:: Selected excerpt

Many high-definition monitors have native resolutions, and if your applications use different fixed resolutions, they might be stretched to fill the screen, resulting in a pixelated or blurred image. Before you invest, test your applications on a screen size you're considering — if windows or text appear too small, you might need to select a different model, with either a higher native resolution or one you can change in your systems monitor driver.
Aspect ratio is closely related to the resolution. Referring to the proportionate measures of the horizontal and vertical lengths of the screen, many of the current models have a standard ratio of 16:9. Until the early 2000s, the standard monitor ratio was 4:3 (the same as an old analog TV), with a common widescreen option of 16:10, but around 2010 manufacturers started to adopt the 16:9 ratio as standard.
The reason is that as processors and memory became cheaper, the features in software applications increased to take advantage of them. More power could also drive bigger screens that displayed expanded tool palettes and on-screen controls.
An Eye for Details: Response Time and Connections
In many applications, such as playing movies and gaming, a fast refresh rate — the time between the processor and graphics card sending the data and the LCD display firing up the right pixels at the right brightness — is an essential element of display technology.

::::
:: Excerpted records

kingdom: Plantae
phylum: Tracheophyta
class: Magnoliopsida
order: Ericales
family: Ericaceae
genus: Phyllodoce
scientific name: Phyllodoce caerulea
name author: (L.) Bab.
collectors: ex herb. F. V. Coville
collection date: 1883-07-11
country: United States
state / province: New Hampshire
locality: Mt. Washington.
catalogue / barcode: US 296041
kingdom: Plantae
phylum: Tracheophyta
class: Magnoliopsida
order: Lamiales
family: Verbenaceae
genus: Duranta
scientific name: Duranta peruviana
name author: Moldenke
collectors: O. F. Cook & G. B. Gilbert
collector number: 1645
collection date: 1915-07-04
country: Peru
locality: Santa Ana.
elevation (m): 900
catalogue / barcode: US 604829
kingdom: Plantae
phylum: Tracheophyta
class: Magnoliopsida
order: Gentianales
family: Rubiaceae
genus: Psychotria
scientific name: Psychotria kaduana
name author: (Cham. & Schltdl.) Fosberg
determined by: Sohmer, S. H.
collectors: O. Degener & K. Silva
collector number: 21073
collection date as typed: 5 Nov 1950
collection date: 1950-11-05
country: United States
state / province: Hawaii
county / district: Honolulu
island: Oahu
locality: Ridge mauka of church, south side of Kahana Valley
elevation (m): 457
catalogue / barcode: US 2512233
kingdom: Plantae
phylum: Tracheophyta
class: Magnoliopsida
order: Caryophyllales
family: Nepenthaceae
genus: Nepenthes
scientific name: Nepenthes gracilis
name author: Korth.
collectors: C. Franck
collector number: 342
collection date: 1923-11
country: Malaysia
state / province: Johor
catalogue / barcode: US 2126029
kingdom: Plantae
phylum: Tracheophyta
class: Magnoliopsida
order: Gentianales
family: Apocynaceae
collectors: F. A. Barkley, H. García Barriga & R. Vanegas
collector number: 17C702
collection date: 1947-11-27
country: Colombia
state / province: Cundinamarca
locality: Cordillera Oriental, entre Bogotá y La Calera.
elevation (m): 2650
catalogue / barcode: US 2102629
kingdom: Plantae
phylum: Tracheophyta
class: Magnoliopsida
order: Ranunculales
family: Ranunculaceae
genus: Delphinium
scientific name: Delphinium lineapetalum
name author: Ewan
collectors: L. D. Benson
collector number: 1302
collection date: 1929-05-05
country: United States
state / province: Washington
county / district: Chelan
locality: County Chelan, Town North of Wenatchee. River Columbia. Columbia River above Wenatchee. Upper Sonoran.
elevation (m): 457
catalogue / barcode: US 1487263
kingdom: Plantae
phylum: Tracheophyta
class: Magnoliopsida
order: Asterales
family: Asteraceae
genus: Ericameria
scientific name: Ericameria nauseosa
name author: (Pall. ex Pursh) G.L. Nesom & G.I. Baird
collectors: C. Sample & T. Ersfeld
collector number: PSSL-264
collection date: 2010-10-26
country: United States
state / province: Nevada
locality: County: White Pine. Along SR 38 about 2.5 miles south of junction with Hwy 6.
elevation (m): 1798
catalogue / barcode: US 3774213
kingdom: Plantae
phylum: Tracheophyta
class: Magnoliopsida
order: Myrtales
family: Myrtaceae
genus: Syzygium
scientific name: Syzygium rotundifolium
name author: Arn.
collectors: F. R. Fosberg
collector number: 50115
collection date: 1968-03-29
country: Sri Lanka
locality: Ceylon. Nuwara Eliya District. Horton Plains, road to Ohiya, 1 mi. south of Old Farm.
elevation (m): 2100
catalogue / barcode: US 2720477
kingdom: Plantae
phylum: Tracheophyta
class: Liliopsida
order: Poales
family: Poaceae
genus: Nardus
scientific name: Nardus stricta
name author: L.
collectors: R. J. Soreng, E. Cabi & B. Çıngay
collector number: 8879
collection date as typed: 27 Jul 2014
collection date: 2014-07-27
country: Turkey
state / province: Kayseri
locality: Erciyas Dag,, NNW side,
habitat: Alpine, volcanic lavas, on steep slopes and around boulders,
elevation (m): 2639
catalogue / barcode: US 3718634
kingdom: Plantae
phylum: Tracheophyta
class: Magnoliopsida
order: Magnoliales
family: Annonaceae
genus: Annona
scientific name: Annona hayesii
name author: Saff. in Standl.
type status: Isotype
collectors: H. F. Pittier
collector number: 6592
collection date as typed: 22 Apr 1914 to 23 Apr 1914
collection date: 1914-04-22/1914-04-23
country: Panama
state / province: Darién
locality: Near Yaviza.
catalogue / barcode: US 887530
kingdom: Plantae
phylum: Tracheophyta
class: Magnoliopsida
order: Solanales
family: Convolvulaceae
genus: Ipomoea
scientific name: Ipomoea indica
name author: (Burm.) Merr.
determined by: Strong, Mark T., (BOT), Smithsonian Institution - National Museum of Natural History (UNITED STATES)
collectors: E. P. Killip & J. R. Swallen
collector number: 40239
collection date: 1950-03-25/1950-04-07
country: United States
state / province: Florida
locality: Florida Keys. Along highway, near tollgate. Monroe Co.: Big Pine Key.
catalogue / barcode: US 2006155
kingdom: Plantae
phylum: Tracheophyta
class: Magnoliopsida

::::

* _Task item 1_:
In the passage on computer monitors:
(a) What happens to applications that use fixed resolutions different from a monitor's native one?
(b) What was the standard monitor ratio until the early 2000s?
(c) Around what year did manufacturers start adopting 16:9 as standard?
* _Task item 2_: Which aspect ratios does the passage on computer monitors mention? List every one.
* _Task item 3_: Could you carry on the passage on computer monitors from its final sentence?

* _Answer box 1_:
(a) They might be stretched to fill the screen, resulting in a pixelated or blurred image.
(b) 4:3
(c) Around 2010

* _Answer box 2_:
- 16:9
- 4:3
- 16:10

* _Answer box 3_:
It's not as critical in the world of CAD, but it's still important. (If you've ever used a large monitor with a slow refresh rate, you'll understand why it's still a question you need to ask.) Even slight amounts of latency, noticeable as jerky movements when you drag windows or the mouse pointer across the screen, will have you tearing your hair out.
The standard for measuring screen latency is the milliseconds that pass while the system changes the color state of one pixel. But there is also a small amount of time necessary for the video signal to leave your CPU or GPU and travel to the monitor: If you've ever used a high-resolution screen with a high-powered computer and wondered why the picture is so laggy (after the salesperson told you what a great refresh rate the screen had had), this is probably the reason.
Don't pay too much attention to advertising or benchmarks when it comes to refresh rates; your eye is the best guide. Test-drive your usual software tools and if you're comfortable with the result, you've found an acceptable monitor.
Most LCD screens use one of two types of technology: thin film transistor liquid crystal display (TFT-LCD) and in-plane switching (IPS). IPS has better color accuracy and has wider viewing angles, whereas the older TFT technology has better response time. Depending on your particular needs, it boils down to whether rich color or smooth movement is more important. IPS displays have also improved in speed in recent years, so for CAD purposes it might not be an issue, whereas it still can be in high-motion work such as video editing.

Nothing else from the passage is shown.